### Provided passage
· · · ·

Reputation: 11
Lets say that i have this example enum:
public enum Enum
{
A,
B
}
Is it possible to tie it with multiple integers? Example: enum
A
will be tied to 1
and 2
, enum
B
to 3
and 4
.
Enum example = (Enum)1;
Console.WriteLine(example);
//A
example = (Enum)3;
Console.WriteLine(example);
//B
Edit
Dictionary is acceptable equivalent. Problem solved.
Upvotes: 0
Views: 94
Reputation: 7111
This is what I was talking about in the comments (about using a [Flags]
enum). Consider an enum that looks like:
[Flags]
public enum Days
{
Sunday = 0x01,
Monday = 0x02,
Tuesday = 0x04,
Wednesday = 0x08,
Thursday = 0x10,
Friday = 0x20,
Saturday = 0x40,
Weekends = Sunday | Saturday,
Weekdays = Monday | Tuesday | Wednesday | Thursday | Friday,
AllDays = Weekends | Weekdays
}
The days of the week entries each represent a single day. They are distinguished by a bit pattern that has exactly one bit set. The entries like Weekends
, Weekdays
and AllDays
represent multiple values.

· · · ·

### Study material
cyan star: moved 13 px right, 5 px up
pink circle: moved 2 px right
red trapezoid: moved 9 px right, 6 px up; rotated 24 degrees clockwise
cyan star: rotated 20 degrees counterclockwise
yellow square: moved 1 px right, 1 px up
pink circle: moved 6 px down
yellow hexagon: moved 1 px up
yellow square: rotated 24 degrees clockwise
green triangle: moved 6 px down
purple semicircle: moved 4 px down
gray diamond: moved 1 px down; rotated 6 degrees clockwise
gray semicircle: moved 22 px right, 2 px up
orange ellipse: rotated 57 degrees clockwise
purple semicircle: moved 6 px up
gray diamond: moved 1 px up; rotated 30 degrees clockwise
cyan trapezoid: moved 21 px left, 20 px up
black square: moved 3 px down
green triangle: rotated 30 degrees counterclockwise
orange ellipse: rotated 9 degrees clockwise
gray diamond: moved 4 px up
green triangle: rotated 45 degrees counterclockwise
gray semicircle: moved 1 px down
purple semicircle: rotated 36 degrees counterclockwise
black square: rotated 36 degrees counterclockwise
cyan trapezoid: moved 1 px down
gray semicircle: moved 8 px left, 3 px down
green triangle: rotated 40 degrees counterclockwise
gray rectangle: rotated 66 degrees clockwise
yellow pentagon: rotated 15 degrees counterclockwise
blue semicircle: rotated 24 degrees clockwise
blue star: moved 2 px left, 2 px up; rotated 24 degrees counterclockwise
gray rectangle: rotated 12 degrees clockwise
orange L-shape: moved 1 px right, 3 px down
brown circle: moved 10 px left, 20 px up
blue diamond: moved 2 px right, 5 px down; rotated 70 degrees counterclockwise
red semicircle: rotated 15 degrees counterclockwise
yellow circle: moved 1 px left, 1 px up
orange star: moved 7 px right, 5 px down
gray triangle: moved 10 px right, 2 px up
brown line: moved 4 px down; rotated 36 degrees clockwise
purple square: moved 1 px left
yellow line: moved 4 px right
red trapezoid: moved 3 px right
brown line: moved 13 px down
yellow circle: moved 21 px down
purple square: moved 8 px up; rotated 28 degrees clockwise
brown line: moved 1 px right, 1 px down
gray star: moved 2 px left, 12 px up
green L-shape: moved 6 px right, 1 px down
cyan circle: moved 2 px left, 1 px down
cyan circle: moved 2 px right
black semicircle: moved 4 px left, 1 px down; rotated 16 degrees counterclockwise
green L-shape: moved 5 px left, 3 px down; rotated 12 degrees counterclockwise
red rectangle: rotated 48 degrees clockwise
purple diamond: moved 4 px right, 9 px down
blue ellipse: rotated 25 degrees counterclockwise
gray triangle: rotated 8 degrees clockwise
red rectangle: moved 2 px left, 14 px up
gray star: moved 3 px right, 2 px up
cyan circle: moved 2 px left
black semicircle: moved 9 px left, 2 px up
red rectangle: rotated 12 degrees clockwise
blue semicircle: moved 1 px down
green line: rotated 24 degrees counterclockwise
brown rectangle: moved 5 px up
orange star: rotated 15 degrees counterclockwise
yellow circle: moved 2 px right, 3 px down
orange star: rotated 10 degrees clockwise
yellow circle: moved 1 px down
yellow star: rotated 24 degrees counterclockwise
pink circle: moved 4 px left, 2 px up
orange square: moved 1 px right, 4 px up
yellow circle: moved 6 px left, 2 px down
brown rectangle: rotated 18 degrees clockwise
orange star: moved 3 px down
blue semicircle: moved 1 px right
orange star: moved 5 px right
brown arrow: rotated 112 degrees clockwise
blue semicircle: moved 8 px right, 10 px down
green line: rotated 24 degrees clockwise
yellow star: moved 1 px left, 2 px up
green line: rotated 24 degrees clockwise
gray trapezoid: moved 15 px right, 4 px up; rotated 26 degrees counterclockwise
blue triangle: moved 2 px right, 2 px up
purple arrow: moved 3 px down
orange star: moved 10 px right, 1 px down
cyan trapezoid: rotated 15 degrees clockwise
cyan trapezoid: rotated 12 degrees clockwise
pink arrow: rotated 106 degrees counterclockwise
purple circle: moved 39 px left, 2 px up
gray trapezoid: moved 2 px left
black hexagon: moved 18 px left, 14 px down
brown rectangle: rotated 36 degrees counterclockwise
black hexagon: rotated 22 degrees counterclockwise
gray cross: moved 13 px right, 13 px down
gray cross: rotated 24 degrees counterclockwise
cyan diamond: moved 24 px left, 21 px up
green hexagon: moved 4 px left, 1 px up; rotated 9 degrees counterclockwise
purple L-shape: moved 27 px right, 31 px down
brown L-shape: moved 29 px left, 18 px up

· · · ·

### Using the information
**A)** In the enum thread, what value is Thursday assigned in the Days enum?
**B)** Print the part of the enum thread between "Enum example = (Enum)1;" and "equivalent. Problem solved.", inclusive.
The entries have nothing to do with the enum thread.

### Outputs in order
**A)** 0x10

**B)**
Enum example = (Enum)1;
Console.WriteLine(example);
//A
example = (Enum)3;
Console.WriteLine(example);
//B
Edit
Dictionary is acceptable equivalent. Problem solved.